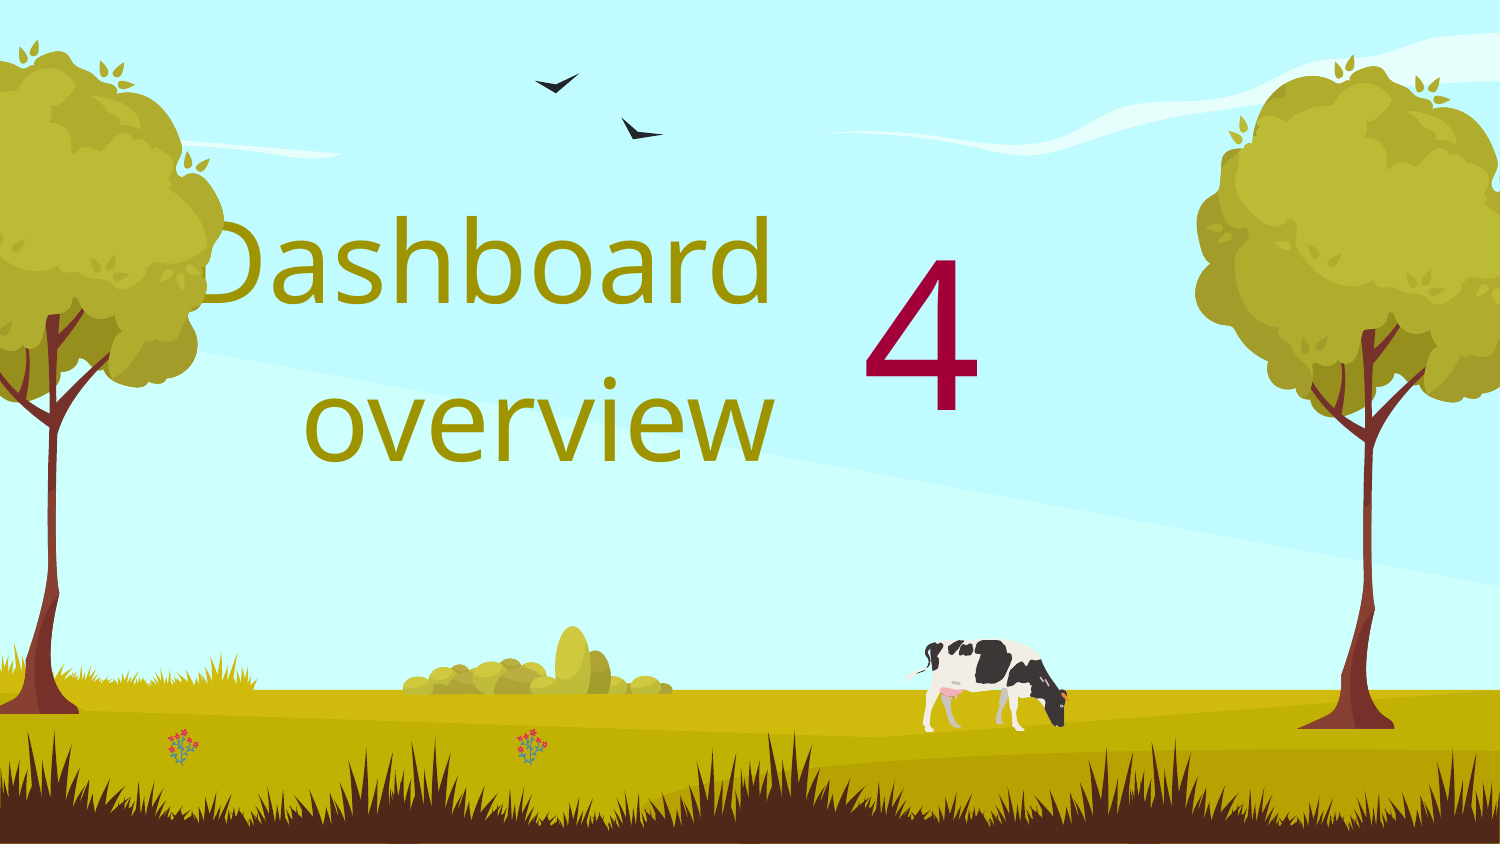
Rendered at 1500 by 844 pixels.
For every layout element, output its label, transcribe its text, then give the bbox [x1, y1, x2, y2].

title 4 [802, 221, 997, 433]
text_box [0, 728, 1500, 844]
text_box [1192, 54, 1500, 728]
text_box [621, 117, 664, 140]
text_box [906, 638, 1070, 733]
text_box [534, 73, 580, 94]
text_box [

» Exercise brief:
For this exercise, copy the entries above exactly and skip any picture.

» Exercise response:
Rendered at 1500 by 844 pixels.
For every layout element, output its label, transcribe its text, then give the bbox [x1, y1, x2, y2].

title 4 [802, 221, 997, 433]
text_box [0, 728, 1500, 844]
text_box [1192, 54, 1500, 728]
text_box [621, 117, 664, 140]
text_box [906, 638, 1070, 733]
text_box [534, 73, 580, 94]
text_box [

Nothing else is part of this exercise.